ステイ先では、夕食をとりながら、施設の子どもや保護者のことがよく話題にのぼり、少しですが、子どもたちの家庭環境を知ることができました。家では全く食事をとっていなかったり、親が刑務所に入っていたり、ドラッグ、アルコール、虐待・・・。教育を受けることができない背景には「貧困の連鎖」がありました。親自身が教育を受けた経験がないことが、子どもたちを学校へやらない原因のひとつになっています。学校へ行かない子どもたちは、仕事に就くことは難しく、10代半ばで子どもを産み、親になります。

このような背景をもつ子どもたちが教育を受けることができるようにするために、自分にできることは何もないと感じたとき、とても悲しい気持ちになりました。

また、私自身、これまで「世界には教育を受けることができない子どもがいる」という現実を知識としては知っていても、実態としては全く意識することなく、日本の狭い社会の中だけで考え、価値観を持ち、基準を作っていることに気づかされました。

- トラブルはありましたか?どうやって解決しましたか?

夕方のお茶の時に、パンのおかわりの個数が決まっていたのに、“Mais!(もっと!)”の声に押されて、うっかり何人かの子どもに決められた数より多く配ってしまい、大騒ぎになってしまいました。後で、先生方に謝りました。

- 現地のICYEスタッフはどんな感じでしたか?

ICYEブラジルのスタッフのダニーラはイタリア人で、とても明るく、よく話す人でした。現地に着いてすぐのオリエンテーションで、休日の過ごし方のアドバイスもしてもらいました。s-DSC00255

現地に入って最初の日曜日が、月に一度ボランティアが集まる日で、ホスト家庭でシュハスコパーティが開かれました。まだ慣れない私のために、他の人たちに紹介してくれたり、何かと気を遣ってもらい、ダニーラには大変お世話になりました。

- プログラムに参加する前と後で、自分自身が変わったなと思うところはありますか?

毎日の生活が楽しくなりました。安全できれいな日本で生活できる有難さもありますし、ブラジル人の陽気さと寛容を体験して、それが少し身についた感じもあります。そして、日本に住むブラジルの人たちのことを、以前よりも理解できるようになったと思います。

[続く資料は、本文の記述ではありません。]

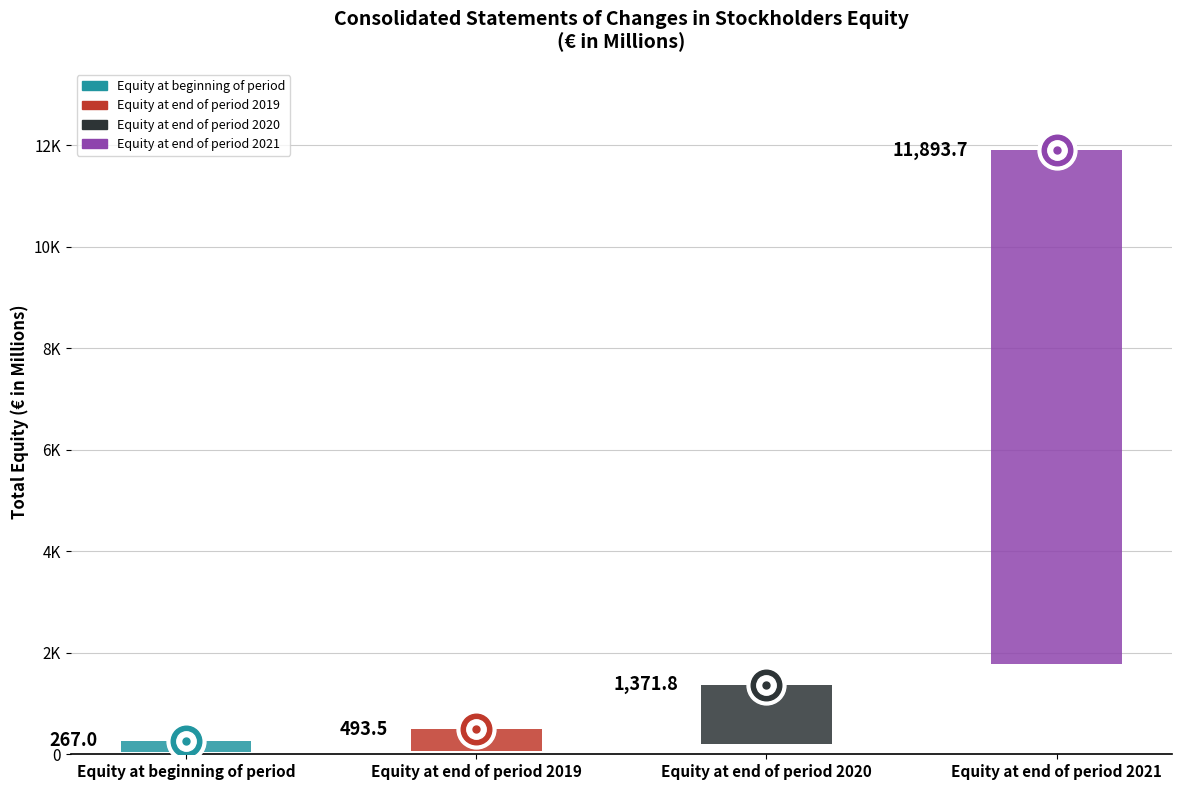

What is the change in value from Equity at beginning of period to Equity at end of period 2021?

+11626.7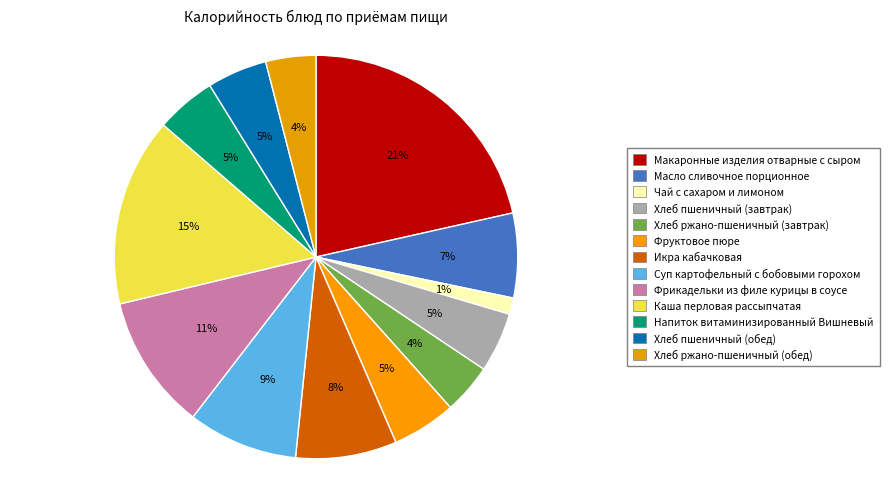

Approximately how many times larger is the value at Каша перловая рассыпчатая compared to Икра кабачковая?

1.9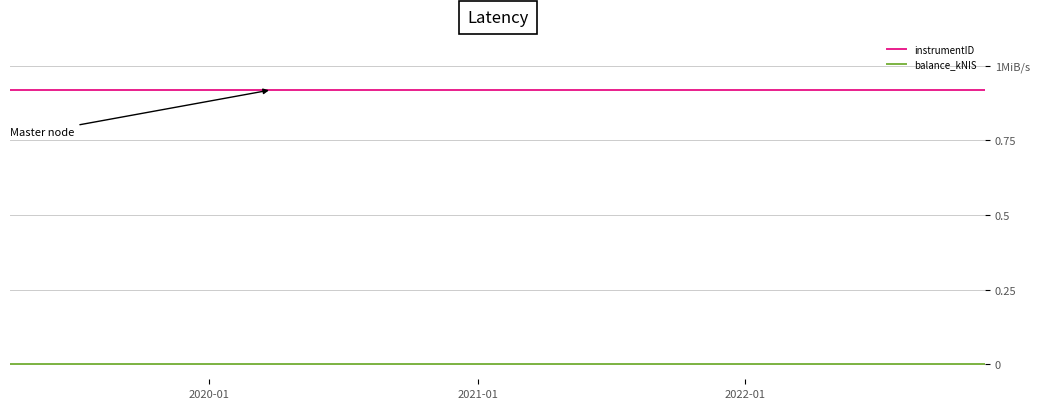

What are all the series names shown in the legend?

instrumentID, balance_kNIS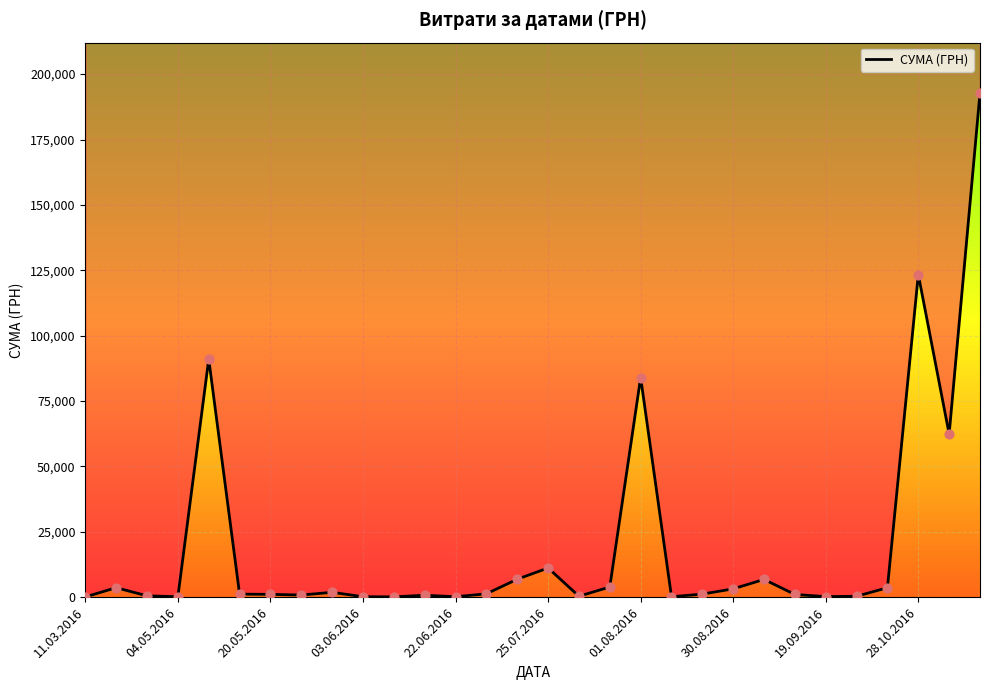

Which has a higher value, 04.05.2016 or 16?

04.05.2016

- 日本に戻って来て、“逆カルチャーショック”を感じたところはありますか?

一カ月という短い間でしたので、それほど驚くことはありませんでしたが、日本の秋のしっとりとした感じと紅葉を美しく思いました。

あと、空港で、迎えに来てくれた夫に会った時に、ハグをしたくなる気持ちを抑えるのが大変でした。このことを日本人の友人に話すと笑い話になるのですが、ブラジル人の友達に話したら「えー、ハグしなかったのー!?」と真剣に驚かれてしまいました。

- 最後に一言!

このプログラムに参加して、今後の自分の方向性が定まったと思います。

貧困の負の連鎖を断ち切り、全ての子どもたちが自分らしく生きていくためには、子どもたちへの「教育」しかないと強く思います。

シスターたちをはじめ、施設のスタッフたちは、日々、子どもたちに寄り添い、世話をし、愛情を持って育てていました。子どもだけでなく、貧困、ドラッグ、アルコールの問題を抱える親と向き合い、ファベーラの中で踏ん張っている姿に感銘を受けました。私はたった3週間半でしたが、貧困地域で生活をすることは精神的にとてもハードです。実際、滞在中、施設の先生が一人辞めていきました。そんな中、何年もこのプロジェクトをやり続けている人たちがいるということに感動しました。

自分にできることはささやかかもしれないけれども、子どもの学習支援、子どもを育てる親への支援を、私も日本でやっていこうと、勇気と力をもらうことができました。世界中の子どもたちが飢えることなく、誰もが教育を受けることができるようになるまでには、まだまだ長い時間がかかることでしょう。日本でも「子どもの貧困」と「貧困による教育の格差」が問題になってきています。たとえ小さいことでも、自分の周りの子どもたちの教育環境をよりよくするための活動を続けていこうと、今回のプログラムを終えて決心しました。私の心の中には、ポルトアレグレのファベーラで頑張っているみんながいます。今、彼らが私の心の支えになって、前へ進む力を与えてくれています。

これから行く人へのメッセージの代わりに、私が心がけたことを紹介させてもらいます。ステイ先やボランティア先で出会う人と関係性を築くために、自分から声をかける、褒める、名前を呼んで挨拶をする、自分の気持ちをきちんと伝える(感謝、謝罪)、間違うことを恐れずに自ら行動する。私自身は、これらのことを心がけて上手くいくこともあったし、できなくて反省することもありました。特にみんなの名前を覚えるのはなかなか大変でしたが、「私はまだできる、明日はもっと頑張ろう」という気持ちを、毎日、持ち続けるようにしました。

ことばの習得も同じで、間違うことを恐れずに、キャッチした音をいろいろ試しに使ってみました。発音が可笑しいと子どもたちにからかわれることもありましたが、教えてもらう態度を見せると、子どもたちは意外と根気よく繰り返し発音を教えてくれて、それがきっかけで仲良くなれたりもしました。

まだまだ語りつくせませんが、全てをひっくるめて「あーーーっ、楽しかった!」の一言です。関係者の皆様、お世話になりありがとうございました。